Short task 1 ::
Quote the passage on water shortages in Sistan and Baluchestan word for word, from "The high cost" to "Tomans per gallon.".
Short task 2 ::
According to the passage on water shortages in Sistan and Baluchestan, why are women in the villages around Chabahar forced to go to the Hootag? Answer in one to three sentences.
Short task 3 ::
Carry on the passage about water shortages in Sistan and Baluchestan from where it stops.

Passage to read ::
● ● ● ● ● ● ●

Some 80% of citizens in Zahedan face water shortages. One resident claimed that water cuts had “cut off their patience.” “In the city center, people endure the water cutoff for 6 hours a day. They make do the rest of the day with low-pressure water. But on the outskirts of the city, the water cutoff can be as long as 4 to 24 hours.”
Tanker water supply
The port city of Chabahar is one of the most important cities of Sistan and Baluchestan Province, lying on the coast of an ocean. But tankers provide 100% of the water supply in the villages in Chabahar (The official IRNA news agency – July 23, 2019).
The water in the villages around Chabahar is supplied by five water tanks every week by the water and sewage company. The discolored, foul-tasting water is not only of poor quality; it also contains frogs (The state-run Asr-e Iran website – June 15, 2020).
So, women are forced to go to the Hootag for the rest of their needs.
The high cost of drinking water
Until 1991, Zahedan had access to saltwater. However, the water treatment plants were subsequently privatized and the government made no provisions to establish an adequate water supply system in the province.
Amid the heat of the southeastern province, people are forced to go to water stations to fill water containers. Even in supermarkets, water is rarely available for purchase. When water is available to buy, it costs 800 to 2,000 Tomans per gallon.

● ● ● ● ● ● ●

Material provided ::
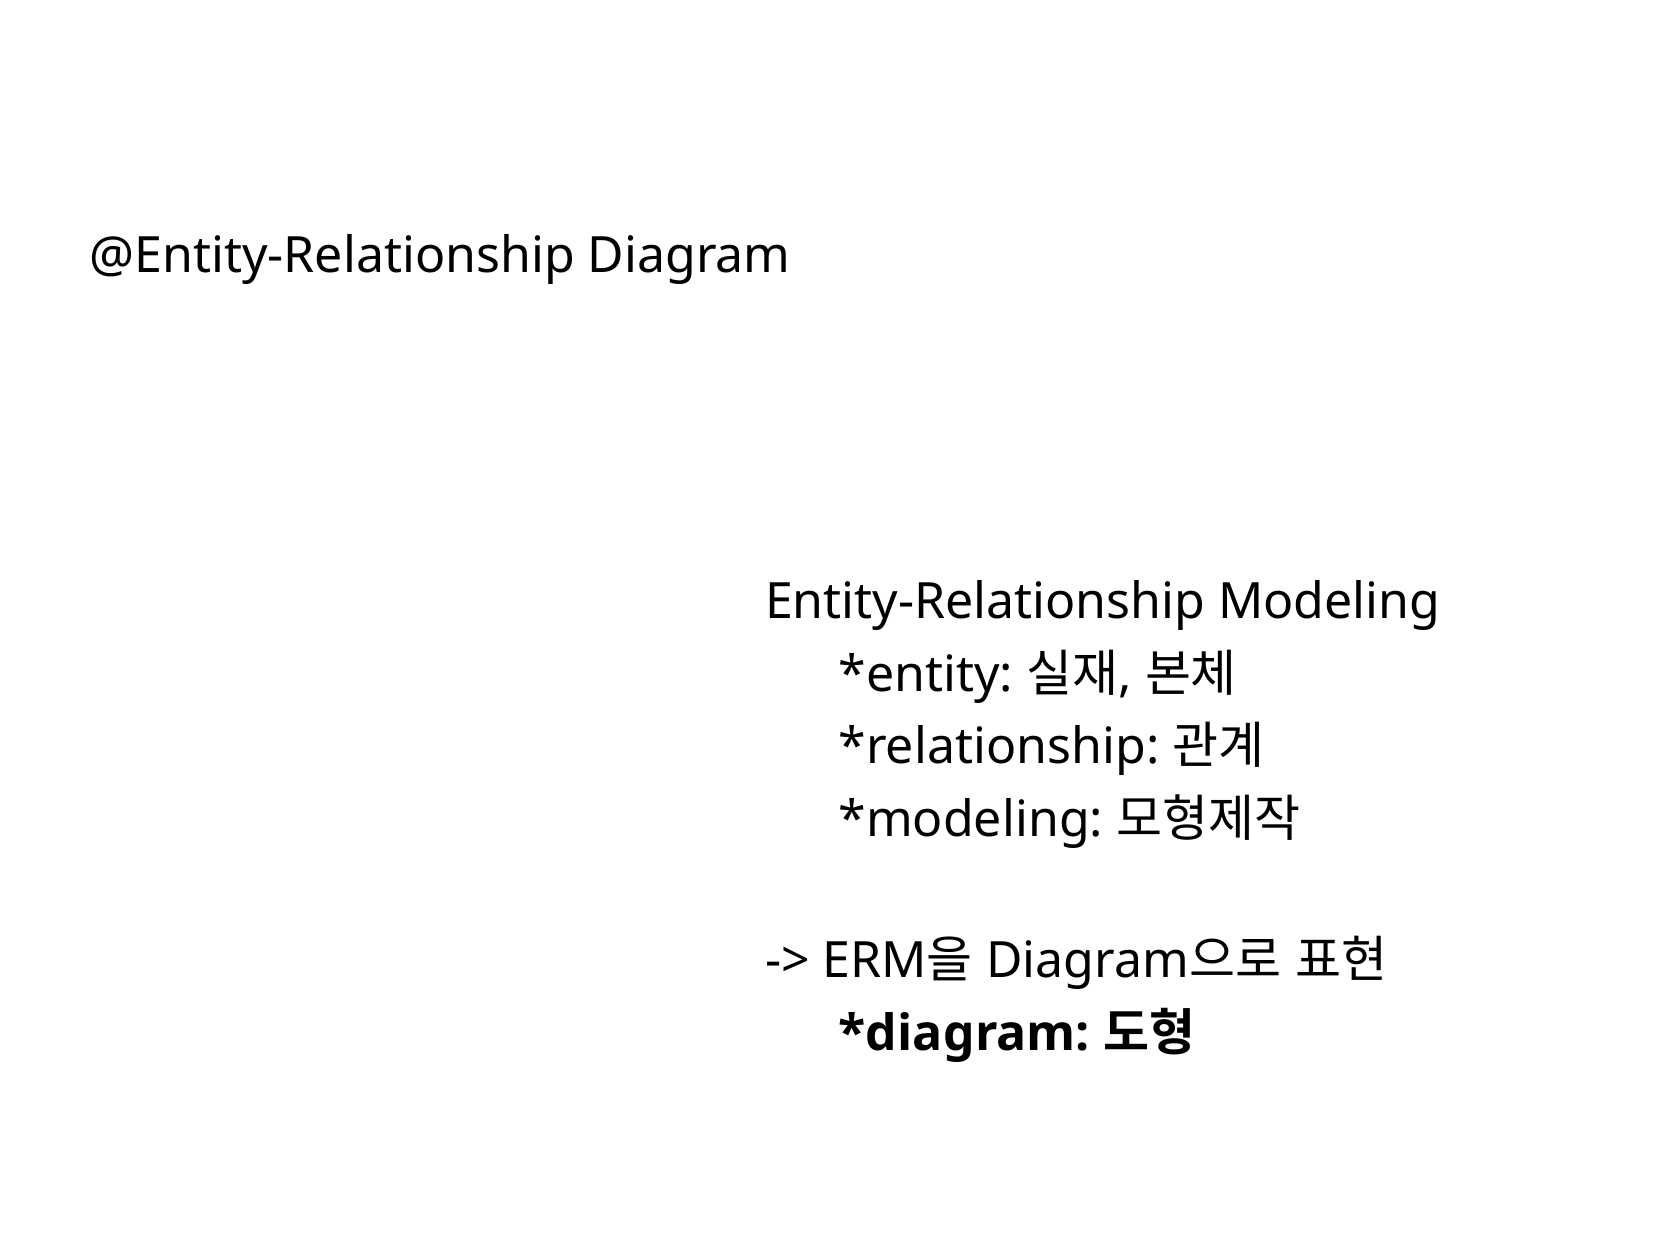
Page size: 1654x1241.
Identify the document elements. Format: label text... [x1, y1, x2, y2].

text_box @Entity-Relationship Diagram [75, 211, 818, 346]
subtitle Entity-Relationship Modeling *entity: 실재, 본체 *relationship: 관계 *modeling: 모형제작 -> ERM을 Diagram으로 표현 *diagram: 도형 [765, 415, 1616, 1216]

● ● ● ● ● ● ●

Task output 1 ::
The high cost of drinking water
Until 1991, Zahedan had access to saltwater. However, the water treatment plants were subsequently privatized and the government made no provisions to establish an adequate water supply system in the province.
Amid the heat of the southeastern province, people are forced to go to water stations to fill water containers. Even in supermarkets, water is rarely available for purchase. When water is available to buy, it costs 800 to 2,000 Tomans per gallon.

Task output 2 ::
The water and sewage company supplies these villages with only five tanks of water a week. That water is discolored, tastes foul, and even contains frogs, so women must go to the Hootag for the rest of their needs.

Task output 3 ::
In this province, about 74% of the population is below the food security and poverty line. Given the lack of permanent jobs, it is impossible for residents to buy drinking water.
Zahedan’s slum-dwellers are unable to buy water, including drinking water.
Water supply tankers go to only 1,000 villages. The remaining villages must pay 100,000 to 300,000 Tomans for each water tanker.
Due to the excessive water shortages, some villages have become uninhabited and residents have moved to Mashhad, Kerman, Golestan, Yazd, and Mazandaran to continue their lives.
The mullahs’ regime allocates very little of its budget to Iran’s infrastructure. Yet it spends billions on the war in Syria and Yemen and continues to conduct missile tests and terrorist activities.
Access to clean water is among women’s basic needs, and their security, well-being, dignity, and other basic human rights are dependent on a reliable infrastructure.
The situation of women in Sistan and Baluchestan is another example of the hell in which the Iranian people have been enslaved for more than 40 years by the religious dictatorship.